TO-DO ITEM> Each line of the data that includes "beginning" must be copied.

(Collected data)
+ + + + +
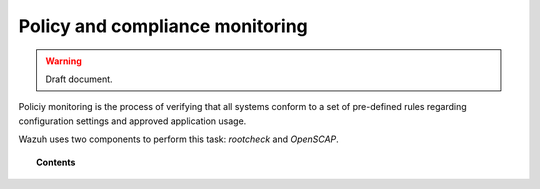 .. _manual_policy_monitoring:

Policy and compliance monitoring
=================================

.. warning::
	Draft document.

Policiy monitoring is the process of verifying that all systems conform to a set of pre-defined rules regarding configuration settings and approved application usage.

Wazuh uses two components to perform this task: *rootcheck* and *OpenSCAP*.

.. topic:: Contents

    .. toctree::
        :maxdepth: 2

        rootcheck/index
        openscap/index
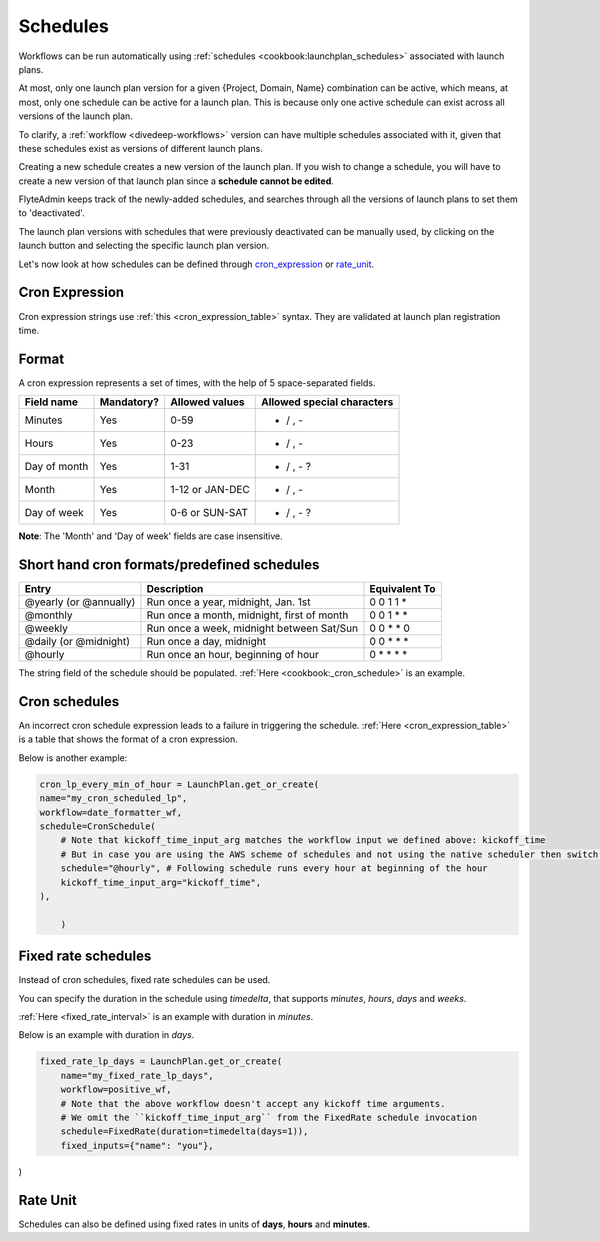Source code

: .. _concepts-schedules:

Schedules
==========
Workflows can be run automatically using :ref:`schedules <cookbook:launchplan_schedules>` associated with launch plans.

At most, only one launch plan version for a given {Project, Domain, Name} combination can be active, which means, at most, only one schedule can be active for a launch plan. This is because only one active schedule can exist across all versions of the launch plan. 

To clarify, a :ref:`workflow <divedeep-workflows>` version can have multiple schedules associated with it, given that these schedules exist as versions of different launch plans. 

Creating a new schedule creates a new version of the launch plan.
If you wish to change a schedule, you will have to create a new version of that launch plan since a **schedule cannot be edited**.

FlyteAdmin keeps track of the newly-added schedules, and searches through all the versions of launch plans to set them to 'deactivated'.

The launch plan versions with schedules that were previously deactivated can be manually used, by clicking on the launch button and selecting the specific launch plan version. 

Let's now look at how schedules can be defined through cron_expression_ or rate_unit_.

.. _cron_expression:

Cron Expression
---------------
Cron expression strings use :ref:`this <cron_expression_table>` syntax. They are validated at launch plan registration time.

.. _rate_unit:

Format
---------------

A cron expression represents a set of times, with the help of 5 space-separated fields.

.. _cron_expression_table:

+--------------+------------+-----------------+----------------------------+
| Field name   | Mandatory? | Allowed values  | Allowed special characters |
+==============+============+=================+============================+
| Minutes      | Yes        | 0-59            | * / , -                    |
+--------------+------------+-----------------+----------------------------+
| Hours        | Yes        | 0-23            | * / , -                    |
+--------------+------------+-----------------+----------------------------+
| Day of month | Yes        | 1-31            | * / , - ?                  |
+--------------+------------+-----------------+----------------------------+
| Month        | Yes        | 1-12 or JAN-DEC | * / , -                    |
+--------------+------------+-----------------+----------------------------+
| Day of week  | Yes        | 0-6 or SUN-SAT  | * / , - ?                  |
+--------------+------------+-----------------+----------------------------+

**Note**: The 'Month' and 'Day of week' fields are case insensitive.

Short hand cron formats/predefined schedules
----------------------------------------------

+------------------------+--------------------------------------------+---------------+
| Entry                  | Description                                | Equivalent To |
+========================+============================================+===============+
| @yearly (or @annually) | Run once a year, midnight, Jan. 1st        | 0 0 1 1 *     |
+------------------------+--------------------------------------------+---------------+
| @monthly               | Run once a month, midnight, first of month | 0 0 1 * *     |
+------------------------+--------------------------------------------+---------------+
| @weekly                | Run once a week, midnight between Sat/Sun  | 0 0 * * 0     |
+------------------------+--------------------------------------------+---------------+
| @daily (or @midnight)  | Run once a day, midnight                   | 0 0 * * *     |
+------------------------+--------------------------------------------+---------------+
| @hourly                | Run once an hour, beginning of hour        | 0 * * * *     |
+------------------------+--------------------------------------------+---------------+

The string field of the schedule should be populated. :ref:`Here <cookbook:_cron_schedule>` is an example.


Cron schedules
----------------
An incorrect cron schedule expression leads to a failure in triggering the schedule. :ref:`Here <cron_expression_table>` is a table that shows the format of a cron expression.

Below is another example:

.. code-block:: default
    
    cron_lp_every_min_of_hour = LaunchPlan.get_or_create(
    name="my_cron_scheduled_lp",
    workflow=date_formatter_wf,
    schedule=CronSchedule(
        # Note that kickoff_time_input_arg matches the workflow input we defined above: kickoff_time
        # But in case you are using the AWS scheme of schedules and not using the native scheduler then switch over the schedule parameter with cron_expression
        schedule="@hourly", # Following schedule runs every hour at beginning of the hour
        kickoff_time_input_arg="kickoff_time",
    ),
	
	)


Fixed rate schedules
----------------------
Instead of cron schedules, fixed rate schedules can be used.

You can specify the duration in the schedule using `timedelta`, that supports `minutes`, `hours`, `days` and `weeks`.

:ref:`Here <fixed_rate_interval>` is an example with duration in `minutes`.

Below is an example with duration in `days`.

.. code-block:: default

	fixed_rate_lp_days = LaunchPlan.get_or_create(
	    name="my_fixed_rate_lp_days",
	    workflow=positive_wf,
	    # Note that the above workflow doesn't accept any kickoff time arguments.
	    # We omit the ``kickoff_time_input_arg`` from the FixedRate schedule invocation
	    schedule=FixedRate(duration=timedelta(days=1)),
	    fixed_inputs={"name": "you"},

)


Rate Unit
---------

Schedules can also be defined using fixed rates in units of **days**, **hours** and **minutes**.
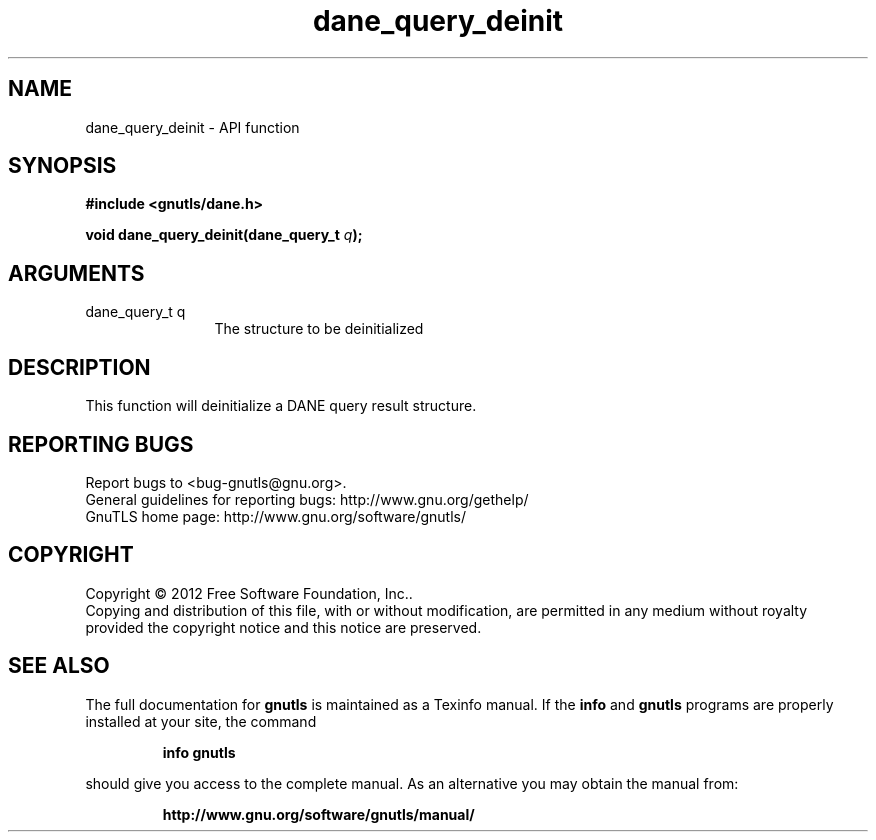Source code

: .\" DO NOT MODIFY THIS FILE!  It was generated by gdoc.
.TH "dane_query_deinit" 3 "3.1.5" "gnutls" "gnutls"
.SH NAME
dane_query_deinit \- API function
.SH SYNOPSIS
.B #include <gnutls/dane.h>
.sp
.BI "void dane_query_deinit(dane_query_t " q ");"
.SH ARGUMENTS
.IP "dane_query_t q" 12
The structure to be deinitialized
.SH "DESCRIPTION"
This function will deinitialize a DANE query result structure.
.SH "REPORTING BUGS"
Report bugs to <bug-gnutls@gnu.org>.
.br
General guidelines for reporting bugs: http://www.gnu.org/gethelp/
.br
GnuTLS home page: http://www.gnu.org/software/gnutls/

.SH COPYRIGHT
Copyright \(co 2012 Free Software Foundation, Inc..
.br
Copying and distribution of this file, with or without modification,
are permitted in any medium without royalty provided the copyright
notice and this notice are preserved.
.SH "SEE ALSO"
The full documentation for
.B gnutls
is maintained as a Texinfo manual.  If the
.B info
and
.B gnutls
programs are properly installed at your site, the command
.IP
.B info gnutls
.PP
should give you access to the complete manual.
As an alternative you may obtain the manual from:
.IP
.B http://www.gnu.org/software/gnutls/manual/
.PP
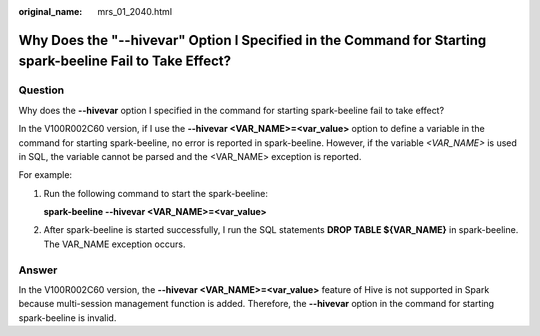 :original_name: mrs_01_2040.html

.. _mrs_01_2040:

Why Does the "--hivevar" Option I Specified in the Command for Starting spark-beeline Fail to Take Effect?
==========================================================================================================

Question
--------

Why does the **--hivevar** option I specified in the command for starting spark-beeline fail to take effect?

In the V100R002C60 version, if I use the **--hivevar <VAR_NAME>=<var_value>** option to define a variable in the command for starting spark-beeline, no error is reported in spark-beeline. However, if the variable *<VAR_NAME>* is used in SQL, the variable cannot be parsed and the <VAR_NAME> exception is reported.

For example:

#. Run the following command to start the spark-beeline:

   **spark-beeline --hivevar <VAR_NAME>=<var_value>**

2. After spark-beeline is started successfully, I run the SQL statements **DROP TABLE ${VAR_NAME}** in spark-beeline. The VAR_NAME exception occurs.

Answer
------

In the V100R002C60 version, the **--hivevar <VAR_NAME>=<var_value>** feature of Hive is not supported in Spark because multi-session management function is added. Therefore, the **--hivevar** option in the command for starting spark-beeline is invalid.
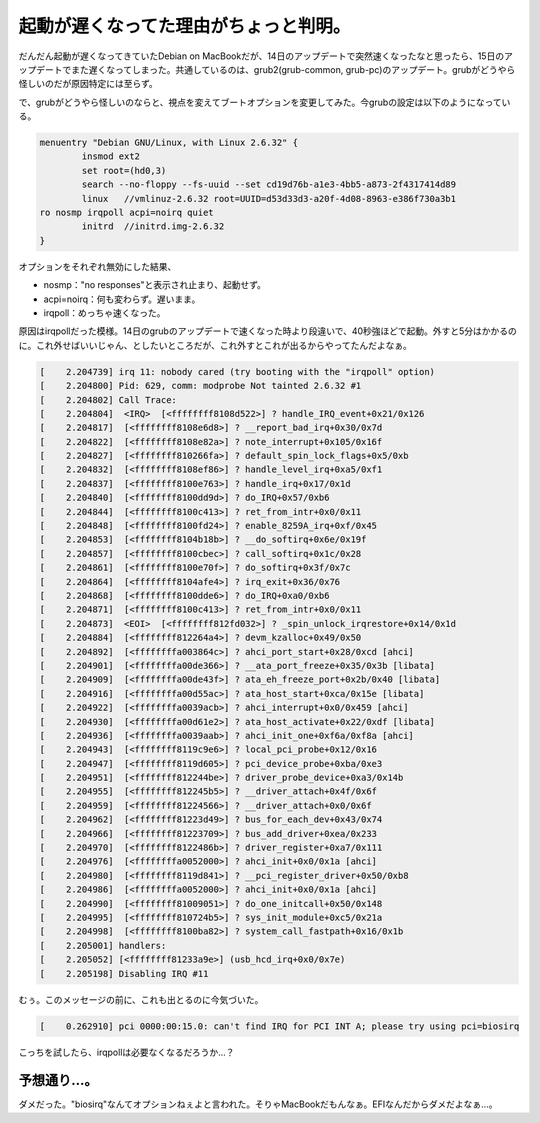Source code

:起動が遅くなってた理由がちょっと判明。
======================================

だんだん起動が遅くなってきていたDebian on MacBookだが、14日のアップデートで突然速くなったなと思ったら、15日のアップデートでまた遅くなってしまった。共通しているのは、grub2(grub-common, grub-pc)のアップデート。grubがどうやら怪しいのだが原因特定には至らず。



で、grubがどうやら怪しいのならと、視点を変えてブートオプションを変更してみた。今grubの設定は以下のようになっている。


.. code-block:: ini


   menuentry "Debian GNU/Linux, with Linux 2.6.32" {
           insmod ext2
           set root=(hd0,3)
           search --no-floppy --fs-uuid --set cd19d76b-a1e3-4bb5-a873-2f4317414d89
           linux   //vmlinuz-2.6.32 root=UUID=d53d33d3-a20f-4d08-8963-e386f730a3b1 
   ro nosmp irqpoll acpi=noirq quiet
           initrd  //initrd.img-2.6.32
   }


オプションをそれぞれ無効にした結果、

* nosmp："no responses"と表示され止まり、起動せず。

* acpi=noirq：何も変わらず。遅いまま。

* irqpoll：めっちゃ速くなった。



原因はirqpollだった模様。14日のgrubのアップデートで速くなった時より段違いで、40秒強ほどで起動。外すと5分はかかるのに。これ外せばいいじゃん、としたいところだが、これ外すとこれが出るからやってたんだよなぁ。


.. code-block:: console


   [    2.204739] irq 11: nobody cared (try booting with the "irqpoll" option)
   [    2.204800] Pid: 629, comm: modprobe Not tainted 2.6.32 #1
   [    2.204802] Call Trace:
   [    2.204804]  <IRQ>  [<ffffffff8108d522>] ? handle_IRQ_event+0x21/0x126
   [    2.204817]  [<ffffffff8108e6d8>] ? __report_bad_irq+0x30/0x7d
   [    2.204822]  [<ffffffff8108e82a>] ? note_interrupt+0x105/0x16f
   [    2.204827]  [<ffffffff810266fa>] ? default_spin_lock_flags+0x5/0xb
   [    2.204832]  [<ffffffff8108ef86>] ? handle_level_irq+0xa5/0xf1
   [    2.204837]  [<ffffffff8100e763>] ? handle_irq+0x17/0x1d
   [    2.204840]  [<ffffffff8100dd9d>] ? do_IRQ+0x57/0xb6
   [    2.204844]  [<ffffffff8100c413>] ? ret_from_intr+0x0/0x11
   [    2.204848]  [<ffffffff8100fd24>] ? enable_8259A_irq+0xf/0x45
   [    2.204853]  [<ffffffff8104b18b>] ? __do_softirq+0x6e/0x19f
   [    2.204857]  [<ffffffff8100cbec>] ? call_softirq+0x1c/0x28
   [    2.204861]  [<ffffffff8100e70f>] ? do_softirq+0x3f/0x7c
   [    2.204864]  [<ffffffff8104afe4>] ? irq_exit+0x36/0x76
   [    2.204868]  [<ffffffff8100dde6>] ? do_IRQ+0xa0/0xb6
   [    2.204871]  [<ffffffff8100c413>] ? ret_from_intr+0x0/0x11
   [    2.204873]  <EOI>  [<ffffffff812fd032>] ? _spin_unlock_irqrestore+0x14/0x1d
   [    2.204884]  [<ffffffff812264a4>] ? devm_kzalloc+0x49/0x50
   [    2.204892]  [<ffffffffa003864c>] ? ahci_port_start+0x28/0xcd [ahci]
   [    2.204901]  [<ffffffffa00de366>] ? __ata_port_freeze+0x35/0x3b [libata]
   [    2.204909]  [<ffffffffa00de43f>] ? ata_eh_freeze_port+0x2b/0x40 [libata]
   [    2.204916]  [<ffffffffa00d55ac>] ? ata_host_start+0xca/0x15e [libata]
   [    2.204922]  [<ffffffffa0039acb>] ? ahci_interrupt+0x0/0x459 [ahci]
   [    2.204930]  [<ffffffffa00d61e2>] ? ata_host_activate+0x22/0xdf [libata]
   [    2.204936]  [<ffffffffa0039aab>] ? ahci_init_one+0xf6a/0xf8a [ahci]
   [    2.204943]  [<ffffffff8119c9e6>] ? local_pci_probe+0x12/0x16
   [    2.204947]  [<ffffffff8119d605>] ? pci_device_probe+0xba/0xe3
   [    2.204951]  [<ffffffff812244be>] ? driver_probe_device+0xa3/0x14b
   [    2.204955]  [<ffffffff812245b5>] ? __driver_attach+0x4f/0x6f
   [    2.204959]  [<ffffffff81224566>] ? __driver_attach+0x0/0x6f
   [    2.204962]  [<ffffffff81223d49>] ? bus_for_each_dev+0x43/0x74
   [    2.204966]  [<ffffffff81223709>] ? bus_add_driver+0xea/0x233
   [    2.204970]  [<ffffffff8122486b>] ? driver_register+0xa7/0x111
   [    2.204976]  [<ffffffffa0052000>] ? ahci_init+0x0/0x1a [ahci]
   [    2.204980]  [<ffffffff8119d841>] ? __pci_register_driver+0x50/0xb8
   [    2.204986]  [<ffffffffa0052000>] ? ahci_init+0x0/0x1a [ahci]
   [    2.204990]  [<ffffffff81009051>] ? do_one_initcall+0x50/0x148
   [    2.204995]  [<ffffffff810724b5>] ? sys_init_module+0xc5/0x21a
   [    2.204998]  [<ffffffff8100ba82>] ? system_call_fastpath+0x16/0x1b
   [    2.205001] handlers:
   [    2.205052] [<ffffffff81233a9e>] (usb_hcd_irq+0x0/0x7e)
   [    2.205198] Disabling IRQ #11


むぅ。このメッセージの前に、これも出とるのに今気づいた。


.. code-block:: console


   [    0.262910] pci 0000:00:15.0: can't find IRQ for PCI INT A; please try using pci=biosirq


こっちを試したら、irqpollは必要なくなるだろうか…？




予想通り…。
------------


ダメだった。"biosirq"なんてオプションねぇよと言われた。そりゃMacBookだもんなぁ。EFIなんだからダメだよなぁ…。








.. author:: default
.. categories:: MacBook,Unix/Linux,Debian
.. tags::
.. comments::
+ + + + +
SOLUTION>
| @hourly                | Run once an hour, beginning of hour        | 0 * * * *     |
        schedule="@hourly", # Following schedule runs every hour at beginning of the hour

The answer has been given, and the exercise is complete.